Surviving the conflict Henry returned to civilian life. Where is not known. As of this writing he has not been located in the U.S. Census tallies for 1870 or 1880. Numbers for 1890 are not available because most of that census was destroyed by fire.

Henry did not marry until later in life.  While no specific date is documented, the ceremony took place around 1894.

The bride Henry took was Diadama "Dama" Gray. Dama was born in Michigan during the month of June, 1858.

Henry and Dama would produce one child. Varian Gray Wood (male) was born‌ 5/13/95 in Granite Falls Snohomish Co., Washington.When Henry and Dama had arrived in the Puget Sound region of western Washington is not known. The only hint regarding that date is that Henry was in Washington by 1892 when he applied for and was granted a U.S. Government disability pension based on ailments or illnesses that may have traced back to his days of Civil War soldiering.

1900. A new century. A new decade. A new census.  The government tally for that year found Henry and family farming in or near the Snohomish County of Granite Falls. A decade later, in 1910, he was still farming, but his community was identified as Gregory. It is not yet known if this community name change indicated the Wood family had physically moved.

Henry A. Wood died on 9/18/18 in the Everett Hospital located in Everett Snohomish County, Washington. . Cause of death was carcinoma (cancer) of the lip. The deceased was aged 81 years, 1 month and 6 days. Burial was/is in the Granite Falls American Legion Cemetery.
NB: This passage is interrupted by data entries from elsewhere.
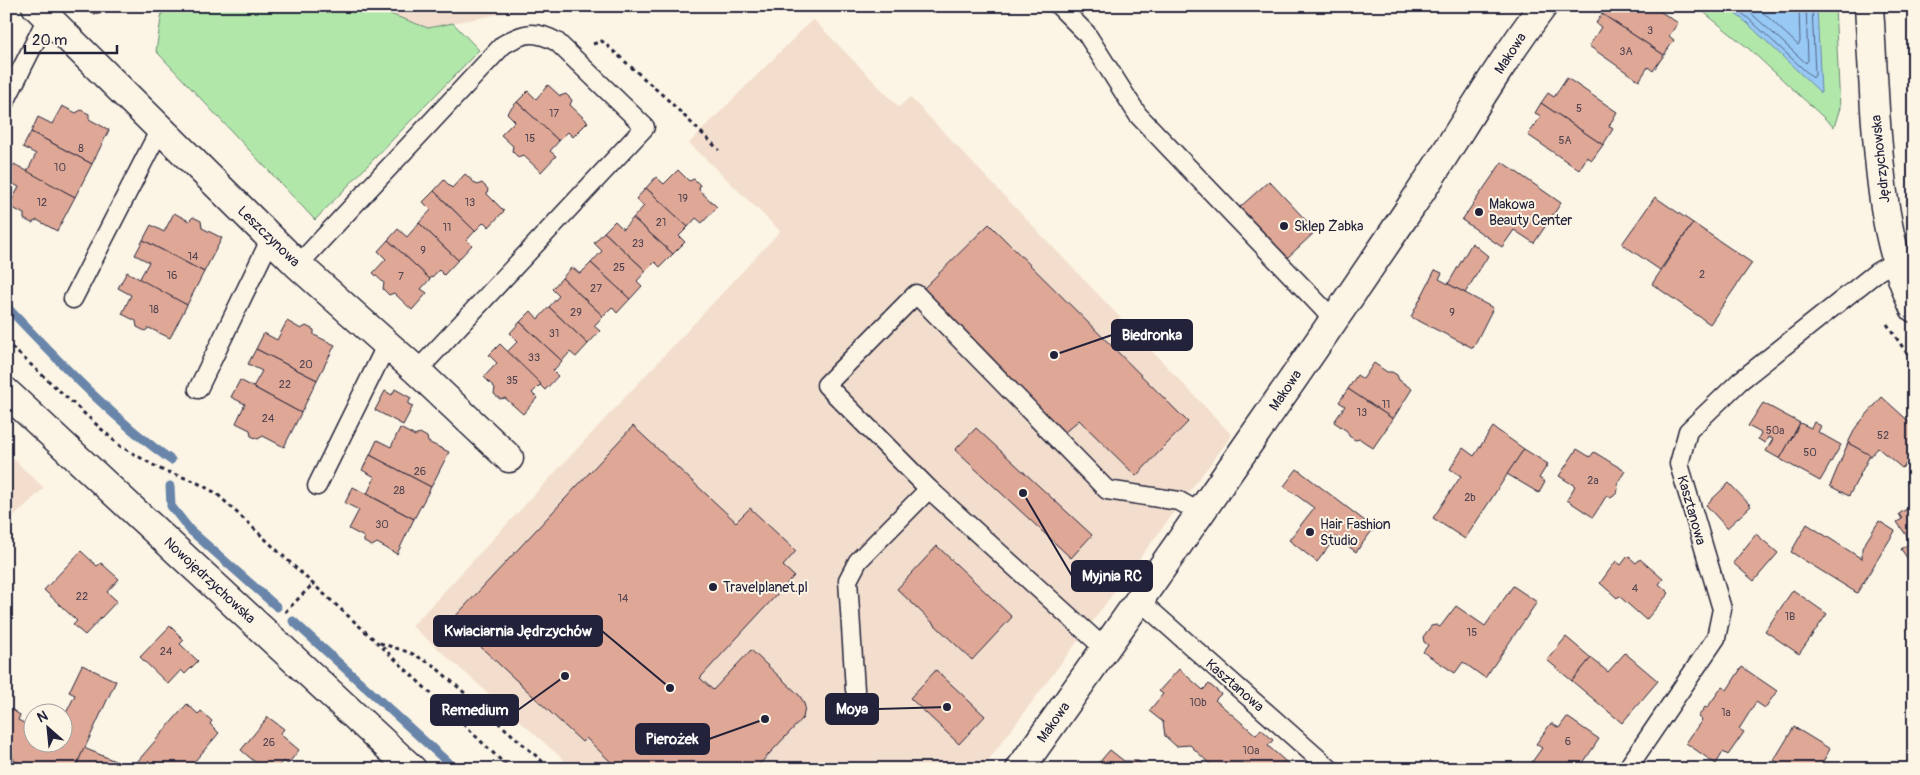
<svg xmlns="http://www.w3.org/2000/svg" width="1920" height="775" font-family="Pangolin,sans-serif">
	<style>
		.built { fill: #f3decd }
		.green { fill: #b1e8aa; stroke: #6a8572 }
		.water { fill: #98c8f4; stroke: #6986aa }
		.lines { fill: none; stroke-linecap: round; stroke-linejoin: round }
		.shore { stroke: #516485; stroke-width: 1 }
		.stream { stroke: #6986aa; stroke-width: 9 }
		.building { fill: #dfa896; stroke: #22223b }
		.service-casing { stroke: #22223b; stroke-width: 21 }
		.minor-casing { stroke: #22223b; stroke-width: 31 }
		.tertiary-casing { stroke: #22223b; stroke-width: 31 }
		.secondary-casing { stroke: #22223b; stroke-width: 31 }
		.path { stroke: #22223b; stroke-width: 3; stroke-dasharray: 4 4; stroke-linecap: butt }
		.service { stroke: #fcf5e5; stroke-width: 18 }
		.minor { stroke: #fcf5e5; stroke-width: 28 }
		.tertiary { stroke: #fcf5e5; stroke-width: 28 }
		.secondary { stroke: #fcf5e5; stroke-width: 28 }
		.poi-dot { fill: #22223b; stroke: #fcf5e5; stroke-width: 2 }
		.labels { text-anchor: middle; stroke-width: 4; stroke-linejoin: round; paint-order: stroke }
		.number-label { font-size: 11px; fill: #514452 }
		.street-label { font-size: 14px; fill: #22223b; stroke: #fcf5e5 }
		.poi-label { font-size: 14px; fill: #22223b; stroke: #fcf5e5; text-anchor: start }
		.leader { fill: none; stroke: #22223b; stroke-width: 2 }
		.callout-dot { fill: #22223b; stroke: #fcf5e5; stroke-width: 2 }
		.callout { fill: #22223b; stroke: #22223b; stroke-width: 2 }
		.callout-label { font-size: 15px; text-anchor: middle; font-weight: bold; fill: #fff }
	</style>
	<rect width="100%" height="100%" fill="#fcf5e5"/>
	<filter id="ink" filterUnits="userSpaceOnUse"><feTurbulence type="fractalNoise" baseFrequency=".02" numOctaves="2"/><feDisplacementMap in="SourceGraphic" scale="10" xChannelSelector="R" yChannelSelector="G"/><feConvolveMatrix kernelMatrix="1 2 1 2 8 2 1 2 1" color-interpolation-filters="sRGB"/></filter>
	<g filter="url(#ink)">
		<g class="built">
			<path d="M376,6H541L428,28L382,11Z"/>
			<path d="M813,19L899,107L910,97L1232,435L982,769H574L412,626L780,231L689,143Z"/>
			<path d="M6,452L44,488L6,524Z"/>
		</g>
		<g class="green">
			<path d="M163,6H376L382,11L428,28L453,23L479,50L315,220L156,51Z"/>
			<path d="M1696,6H1835L1840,108L1834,127L1748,48Z"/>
		</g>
		<path class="water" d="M1725,6H1817L1821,93L1746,22Z"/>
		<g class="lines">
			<g class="shore">
				<path d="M1733,6L1749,19L1813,78L1815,75L1812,6"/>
				<path d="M1743,6L1806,63L1808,60L1806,6"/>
				<path d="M1756,6L1798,45L1800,42L1799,6"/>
			</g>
			<g class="stream">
				<path d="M6,306C58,360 110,417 171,460"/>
				<path d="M170,486L171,506L190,530L277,607"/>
				<path d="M293,621L455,769"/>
			</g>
		</g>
		<g class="building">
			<path d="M92,6H105L107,11L94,14Z"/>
			<path d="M1607,6L1615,8L1616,6H1652L1678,23L1669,36L1674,40L1664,55L1602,14Z"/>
			<path d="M1602,14L1664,55L1653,71L1648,67L1639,81L1589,46L1601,27L1596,23Z"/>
			<path d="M1567,78L1617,112L1609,126L1613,129L1603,145L1541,103L1548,93L1554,97Z"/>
			<path d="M548,85L560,96L566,94L572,100L570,105L588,122L573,137L568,132L559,141L517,102L528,91L536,99Z"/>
			<path d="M517,102L559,141L550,151L556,156L541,172L523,155L518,157L512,151L513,146L501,135L515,121L507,113Z"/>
			<path d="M1541,103L1603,145L1592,160L1587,157L1579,170L1528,135L1541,116L1535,113Z"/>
			<path d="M62,106L76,113L81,110L89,114V119L109,130L92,164L31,132L38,117L52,124Z"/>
			<path d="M31,132L92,164L75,197L27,172L36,154L23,147Z"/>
			<path d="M1502,162L1561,203L1534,243L1514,230L1502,247L1462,220Z"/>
			<path d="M14,164L75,197L57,231L37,220L32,223L24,219V214L9,206L19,187L6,180Z"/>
			<path d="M678,170L689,181L694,179L700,185L699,190L717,207L702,223L696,218L688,227L646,188L656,177L664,184Z"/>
			<path d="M465,174L477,185L482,183L488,189L487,194L504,211L489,227L484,222L475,231L434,191L444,180L452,188Z"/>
			<path d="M1269,181L1316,231L1287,258L1240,207Z"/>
			<path d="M646,188L688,227L679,236L685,242L673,254L633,218L644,206L636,199Z"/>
			<path d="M434,191L475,231L467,240L472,245L458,260L419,223L431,210L423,202Z"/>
			<path d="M1655,197L1693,223L1660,270L1622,244Z"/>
			<path d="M174,213L189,221L193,217L201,221L202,228L222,238L204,272L143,240L151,225L164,232Z"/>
			<path d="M633,218L673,254L660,267L655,262L646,271L604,232L615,221L623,229Z"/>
			<path d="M419,223L458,260L444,275L439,270L430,279L388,240L398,229L407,237Z"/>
			<path d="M1693,223L1752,263L1710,324L1652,284Z"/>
			<path d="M989,224L1188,422L1136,476L1079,420L1064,433L923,289Z"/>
			<path d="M604,232L646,271L637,281L642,286L630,299L591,263L602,251L594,243Z"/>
			<path d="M143,240L204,272L187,305L139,280L149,262L135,255Z"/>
			<path d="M388,240L430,279L421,289L427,293L412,310L394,293L389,295L383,289L384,283L373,273L386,259L378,251Z"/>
			<path d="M1472,243L1488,256L1465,293L1448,284Z"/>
			<path d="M591,263L630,299L617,313L612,307L603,316L562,278L572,267L580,274Z"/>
			<path d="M1435,270L1442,273L1439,279L1493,308L1473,348L1411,317Z"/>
			<path d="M127,272L187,305L170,338L149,328L145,331L137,327L136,321L122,314L131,295L118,288Z"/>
			<path d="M562,278L603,316L594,326L600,331L588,344L549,307L559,296L552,289Z"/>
			<path d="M549,307L588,344L576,357L570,352L562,361L520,322L531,311L538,319Z"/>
			<path d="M287,321L301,329L306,326L314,330V335L335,345L317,380L256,349L264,333L277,340Z"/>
			<path d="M520,322L562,361L553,371L558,376L545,390L507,352L518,341L510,333Z"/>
			<path d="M500,344L541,384L532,393L537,398L523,414L505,398L500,399L494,394L495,388L484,377L497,363L489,355Z"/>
			<path d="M256,349L317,380L301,413L253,387L262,371L248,364Z"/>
			<path d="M1374,363L1387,372H1392L1397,375L1399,380L1412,389L1393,419L1348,389L1357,375L1363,379Z"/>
			<path d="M240,380L301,413L284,447L263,436L258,439L251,436L250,430L236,423L245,404L231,397Z"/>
			<path d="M395,389L411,398L408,404L413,406L403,425L375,410L385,391L392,395Z"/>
			<path d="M1348,389L1393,419L1373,448L1360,439L1355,440L1349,436L1347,431L1334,422L1345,406L1339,402Z"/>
			<path d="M1882,397L1914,426V455L1902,468L1878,448L1871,456L1848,443L1856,427Z"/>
			<path d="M1763,403L1800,423L1780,459L1766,451L1773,439L1768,437L1765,443L1758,439L1761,433L1748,426Z"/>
			<path d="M1814,422L1821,426L1818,432L1841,445L1820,481L1780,459L1800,423L1811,428Z"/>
			<path d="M633,426L736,522L750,508L796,551L783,566L794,576L700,678L713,690L751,650L799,695L803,701L805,707L803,718L755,769H611L614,765L586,738L582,742L452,620Z"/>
			<path d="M1493,427L1524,449L1465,539L1433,518L1461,476L1450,469L1463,448L1474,456Z"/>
			<path d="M400,428L415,436L420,433L427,437L428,442L449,452L431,487L370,455L377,440L391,447Z"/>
			<path d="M976,428L1092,535L1071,558L955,450Z"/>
			<path d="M1848,443L1870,455L1849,496L1830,486Z"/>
			<path d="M1524,449L1548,464L1539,478L1545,482L1539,493L1507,474Z"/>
			<path d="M1577,449L1590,457L1594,452L1625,471L1617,484L1618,489L1617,493L1611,498L1607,495L1593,517L1567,500L1575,486L1559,476Z"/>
			<path d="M370,455L431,487L414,519L367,494L375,477L362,470Z"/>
			<path d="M1297,469L1374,528L1356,552L1336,537L1317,562L1289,540L1314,508L1284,486Z"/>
			<path d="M1729,483L1751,506L1727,528L1706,505Z"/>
			<path d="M353,487L414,519L397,554L377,543L372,546L364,542V537L349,529L359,510L345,503Z"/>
			<path d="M1914,504V568L1901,549L1911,542L1897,522L1902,519L1899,514Z"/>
			<path d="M1879,521L1895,531L1857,593L1791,552L1807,524L1862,559V548Z"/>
			<path d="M1756,534L1778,553L1754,581L1733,563Z"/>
			<path d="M937,546L1012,617L972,660L897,589Z"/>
			<path d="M81,551L97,566L101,563L119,579L107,592L117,601L85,635L73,625L77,621L44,590Z"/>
			<path d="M1628,556L1636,563L1640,559L1663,579L1659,584L1669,593L1646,620L1619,596L1617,598L1600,583L1616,561L1621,565Z"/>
			<path d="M1513,586L1537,602L1485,678L1463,662L1455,673L1423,652L1428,645L1424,642L1423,637L1431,626L1436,625L1440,627L1456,606L1485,626Z"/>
			<path d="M1793,590L1827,614L1799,654L1765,631Z"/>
			<path d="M170,626L184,640L180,644L198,661L185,674L181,670L168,684L140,657Z"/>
			<path d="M1566,637L1591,658L1572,681L1547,660Z"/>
			<path d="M1625,653L1658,681L1622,723L1572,681L1591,658L1608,672Z"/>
			<path d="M82,665L116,681L75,769H49L14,761L6,738V717L11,709L20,715L18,720L32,727V742H62V721L75,695L69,692Z"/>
			<path d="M1742,667L1777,691L1765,708L1756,702L1739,729L1744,732L1728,755L1723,752L1716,764L1686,743L1702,720L1698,717L1705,707L1707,708L1722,687L1727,690Z"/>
			<path d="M1179,669L1203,690L1209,684L1221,694L1215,700L1256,735L1261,729L1273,740L1268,746L1292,767L1291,769H1215L1190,745L1176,746L1165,736L1163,722L1149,711L1163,694L1159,691Z"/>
			<path d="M936,670L985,716L959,744L910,698Z"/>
			<path d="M187,704L198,714L201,711L212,721L210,724L219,733L188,769H145L137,762Z"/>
			<path d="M268,717L284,729L280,734L299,750L288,764L283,761L276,769H263L241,750Z"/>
			<path d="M1567,717L1599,739L1579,769H1543L1532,762L1542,748L1536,744L1551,723L1559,728Z"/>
			<path d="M1794,727L1830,749L1819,769H1782L1784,766L1774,760Z"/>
			<path d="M84,748L132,768L75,769Z"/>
			<path d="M1110,750L1124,761H1138L1147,769H1088L1093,763L1097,765Z"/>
		</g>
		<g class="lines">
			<defs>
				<g id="service">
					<path d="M1059,6L1086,33L1138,115L1333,319"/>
					<path d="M6,100L47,18"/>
					<path d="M298,265L503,45C524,32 535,30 557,42L645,127L417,371"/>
					<path d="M73,299L160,129"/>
					<path d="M198,389L271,238"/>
					<path d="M317,486L387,344"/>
					<path d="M929,489L826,385L916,294L1107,490L1179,501L1201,513"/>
					<path d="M1139,600L1330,769"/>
					<path d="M855,690L848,580L858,561L929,489L1104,648"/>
					<path d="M1627,769L1716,638L1722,609L1679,464L1688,431L1740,381L1877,272L1896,261"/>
				</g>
				<g id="minor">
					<path d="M36,6L298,265L417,371L509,458"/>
					<path d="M1020,769C1152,583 1282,397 1410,208C1455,141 1494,71 1543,6"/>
				</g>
				<path id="tertiary" d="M6,392L412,769"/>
				<path id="secondary" d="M1869,6C1871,41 1873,75 1875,110C1880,177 1885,245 1914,308"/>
			</defs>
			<use href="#service" class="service-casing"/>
			<use href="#minor" class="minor-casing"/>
			<use href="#tertiary" class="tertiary-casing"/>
			<use href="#secondary" class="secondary-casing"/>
			<g class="path">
				<path d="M593,44L602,41L667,99L719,150"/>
				<path d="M1887,324L1914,364"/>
				<path d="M6,342L120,446L162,470L194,481L216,493L313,584L378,643L510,769"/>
				<path d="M285,612L313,584"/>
				<path d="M380,643L411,653L433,665L551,769"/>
			</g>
			<use href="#service" class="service"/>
			<use href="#minor" class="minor"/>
			<use href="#tertiary" class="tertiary"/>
			<use href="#secondary" class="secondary"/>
		</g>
	</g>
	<g class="poi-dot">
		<circle cx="1479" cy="212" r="5"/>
		<circle cx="1284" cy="226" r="5"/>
		<circle cx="1310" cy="532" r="5"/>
		<circle cx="713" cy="587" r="5"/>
	</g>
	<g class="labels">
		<g class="number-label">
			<text x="1650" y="34">3</text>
			<text x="1626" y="55">3A</text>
			<text x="1579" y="112">5</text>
			<text x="554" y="117">17</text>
			<text x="530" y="142">15</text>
			<text x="1565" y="144">5A</text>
			<text x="81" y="152">8</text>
			<text x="60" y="171">10</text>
			<text x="683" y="202">19</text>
			<text x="42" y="206">12</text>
			<text x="470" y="206">13</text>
			<text x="661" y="226">21</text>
			<text x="447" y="231">11</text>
			<text x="638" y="247">23</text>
			<text x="423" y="254">9</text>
			<text x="193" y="260">14</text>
			<text x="619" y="271">25</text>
			<text x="1702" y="278">2</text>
			<text x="172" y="279">16</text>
			<text x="401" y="280">7</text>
			<text x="596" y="292">27</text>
			<text x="154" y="313">18</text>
			<text x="576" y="316">29</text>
			<text x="1452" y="316">9</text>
			<text x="554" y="337">31</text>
			<text x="534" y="361">33</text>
			<text x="306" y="368">20</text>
			<text x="512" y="384">35</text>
			<text x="285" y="388">22</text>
			<text x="1386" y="408">11</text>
			<text x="1362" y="416">13</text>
			<text x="268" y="422">24</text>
			<text x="1775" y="434">50a</text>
			<text x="1883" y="439">52</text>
			<text x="1810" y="456">50</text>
			<text x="420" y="475">26</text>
			<text x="1593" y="484">2a</text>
			<text x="399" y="494">28</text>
			<text x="1470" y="501">2b</text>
			<text x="382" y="528">30</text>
			<text x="1635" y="592">4</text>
			<text x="82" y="600">22</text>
			<text x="623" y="602">14</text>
			<text x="1790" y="620">1B</text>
			<text x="1472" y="636">15</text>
			<text x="166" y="655">24</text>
			<text x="1198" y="706">10b</text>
			<text x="1726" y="716">1a</text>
			<text x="1568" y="745">6</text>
			<text x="269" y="746">26</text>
			<text x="1251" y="754">10a</text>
		</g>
		<g class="street-label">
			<text transform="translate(1510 53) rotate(-57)" y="5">Makowa</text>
			<text transform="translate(1880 159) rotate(-96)" y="5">Jędrzychowska</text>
			<text transform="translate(269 236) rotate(44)" y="5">Leszczynowa</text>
			<text transform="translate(1285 390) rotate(-56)" y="5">Makowa</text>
			<text transform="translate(1692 510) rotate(74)" y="5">Kasztanowa</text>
			<text transform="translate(210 580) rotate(43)" y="5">Nowojędrzychowska</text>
			<text transform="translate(1235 685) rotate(41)" y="5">Kasztanowa</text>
			<text transform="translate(1053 722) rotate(-55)" y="5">Makowa</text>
		</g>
		<g class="poi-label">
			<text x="1489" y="209">Makowa<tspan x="1489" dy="16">Beauty Center</tspan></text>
			<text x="1294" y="231">Sklep Żabka</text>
			<text x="1320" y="529">Hair Fashion<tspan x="1320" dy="16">Studio</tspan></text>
			<text x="723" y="592">Travelplanet.pl</text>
		</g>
	</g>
	<path class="leader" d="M1054 355L1112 335M1023 493L1072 576M670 688L602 631M947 707L878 709M565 676L518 710M765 719L709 739"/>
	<g class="callout-dot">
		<circle cx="1054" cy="355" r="5"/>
		<circle cx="1023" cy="493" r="5"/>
		<circle cx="670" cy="688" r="5"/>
		<circle cx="947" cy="707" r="5"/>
		<circle cx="565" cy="676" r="5"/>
		<circle cx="765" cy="719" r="5"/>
	</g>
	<g class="callout">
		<rect x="1112" y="320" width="80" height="30" rx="5"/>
		<rect x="1072" y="561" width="80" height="30" rx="5"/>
		<rect x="434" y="616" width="168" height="30" rx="5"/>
		<rect x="826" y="694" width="52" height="30" rx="5"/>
		<rect x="431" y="695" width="87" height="30" rx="5"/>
		<rect x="636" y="724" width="73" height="30" rx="5"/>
	</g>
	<g class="callout-label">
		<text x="1152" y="340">Biedronka</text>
		<text x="1112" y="581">Myjnia RC</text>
		<text x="518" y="636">Kwiaciarnia Jędrzychów</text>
		<text x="852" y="714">Moya</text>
		<text x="475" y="715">Remedium</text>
		<text x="672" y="744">Pierożek</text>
	</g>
	<rect width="1920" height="775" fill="none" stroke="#fcf5e5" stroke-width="25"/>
	<rect x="12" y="12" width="1895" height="750" fill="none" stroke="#22223b" stroke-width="2" filter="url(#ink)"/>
	<g transform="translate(48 728) rotate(333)"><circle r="24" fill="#fcf5e5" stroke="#a5a1a1"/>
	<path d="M0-4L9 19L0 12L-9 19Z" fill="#22223b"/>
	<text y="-8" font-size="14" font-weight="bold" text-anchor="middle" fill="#22223b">N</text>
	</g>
	<path d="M25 45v8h92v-8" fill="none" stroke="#22223b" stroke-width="2.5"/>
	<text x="32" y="45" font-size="15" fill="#22223b" stroke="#fcf5e5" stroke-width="4" paint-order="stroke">20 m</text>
</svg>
After Henry’s death Dama remained in Snohomish County. The U.S. Census for 1920 found she and son Varian farming in Outlook Snohomish Co., WA. Again the significance of the community name is not known.

In 1930 Dama was residing in Granite Falls with now married son Varian and his wife, Agnes. She died in Granite Falls on 6/3/34 and was buried beside Henry.